UNIDENTIFIED PERSON: (Chanting in Arabic).
NARGIS RAHMAN, BYLINE: This call to prayer ends the day's fast. Now it's time to feast. Organizers and volunteers of the Muslim Foster Care Association finish putting the final touches to the buffet-style iftar - a row of savory Thai food, pastry treats like knafeh and enormous macadamia cookies. Salifu Mahmoud moved to the U.S. from Ghana three years ago. He lives in independent housing. He says in previous years he's had a hard time observing Ramadan in non-Muslim foster homes.
SALIFU MAHMOUD: So in this house, I was living with this lady. Like, she doesn't know nothing about Islamic - nothing. She doesn't know nothing about Ramadan. If I used to fast, she'd be like, oh, you need to drink water. You need to stop fasting.

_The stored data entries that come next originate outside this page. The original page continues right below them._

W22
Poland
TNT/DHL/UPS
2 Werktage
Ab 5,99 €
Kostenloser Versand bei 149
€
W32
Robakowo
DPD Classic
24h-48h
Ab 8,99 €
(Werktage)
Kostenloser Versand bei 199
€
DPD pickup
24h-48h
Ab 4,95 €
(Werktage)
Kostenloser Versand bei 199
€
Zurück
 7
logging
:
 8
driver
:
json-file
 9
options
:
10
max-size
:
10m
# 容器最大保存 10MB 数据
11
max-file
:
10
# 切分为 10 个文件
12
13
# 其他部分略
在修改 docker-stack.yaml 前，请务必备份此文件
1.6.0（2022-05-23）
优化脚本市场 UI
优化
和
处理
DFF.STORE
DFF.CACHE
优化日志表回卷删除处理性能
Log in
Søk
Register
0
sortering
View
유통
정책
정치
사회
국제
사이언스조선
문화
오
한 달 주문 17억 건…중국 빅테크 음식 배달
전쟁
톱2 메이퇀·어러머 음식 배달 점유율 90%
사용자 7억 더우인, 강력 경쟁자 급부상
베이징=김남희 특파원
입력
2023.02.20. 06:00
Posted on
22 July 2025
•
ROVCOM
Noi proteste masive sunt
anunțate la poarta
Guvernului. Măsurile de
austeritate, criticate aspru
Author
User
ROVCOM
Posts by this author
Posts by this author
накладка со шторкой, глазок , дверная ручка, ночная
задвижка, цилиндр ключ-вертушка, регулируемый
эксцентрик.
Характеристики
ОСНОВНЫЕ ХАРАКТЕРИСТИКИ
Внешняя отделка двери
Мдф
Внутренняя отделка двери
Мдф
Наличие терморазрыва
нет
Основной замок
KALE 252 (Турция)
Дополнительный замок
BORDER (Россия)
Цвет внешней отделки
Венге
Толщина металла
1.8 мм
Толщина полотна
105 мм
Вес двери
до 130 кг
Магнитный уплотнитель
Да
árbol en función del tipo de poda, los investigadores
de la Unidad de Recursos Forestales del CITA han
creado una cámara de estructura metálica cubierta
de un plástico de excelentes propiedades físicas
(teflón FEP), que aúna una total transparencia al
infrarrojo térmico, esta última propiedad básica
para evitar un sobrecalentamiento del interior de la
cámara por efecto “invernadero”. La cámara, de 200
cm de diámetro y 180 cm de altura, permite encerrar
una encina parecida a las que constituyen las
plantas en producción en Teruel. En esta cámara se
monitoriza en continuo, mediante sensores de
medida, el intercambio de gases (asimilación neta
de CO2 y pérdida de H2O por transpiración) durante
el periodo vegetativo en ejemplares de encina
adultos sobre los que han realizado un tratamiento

RAHMAN: Mahmoud had to practice his religious obligations on his own, without family, halal food or access to a mosque. During this Ramadan, a Muslim family has taken him in. Shereen Abunada, director of operations at Muslim Foster Care Association, has been working with the group for six years. There are around 250 known Muslim foster youth and less than a dozen Muslim foster families in Michigan. Now Abunada says there has been an influx of even more Muslim youth to the state's foster care system. Before President Donald Trump took office in January, groups who resettle refugees worked to bring refugees to the United States as soon as possible.
SHEREEN ABUNADA: They expedited a lot of travel of refugee Muslim foster youth from West African countries. So we've had an influx of about 50 to 70 youth that have just recently arrived in the past couple of months.
RAHMAN: Abunada says with the changing immigration policies under the Trump administration, unaccompanied refugees who are children feel especially vulnerable right now.
ABUNADA: It'll be a ripple effect, and we hope it doesn't affect the kids. And we're all doing the best we can to protect the kids. But at the end of the day, it'll definitely be an effect.
RAHMAN: But for now, the association wants to give youth a place to gather with a community away from home and a space to break fast together. For NPR News, I'm Nargis Rahman, in Dearborn Heights.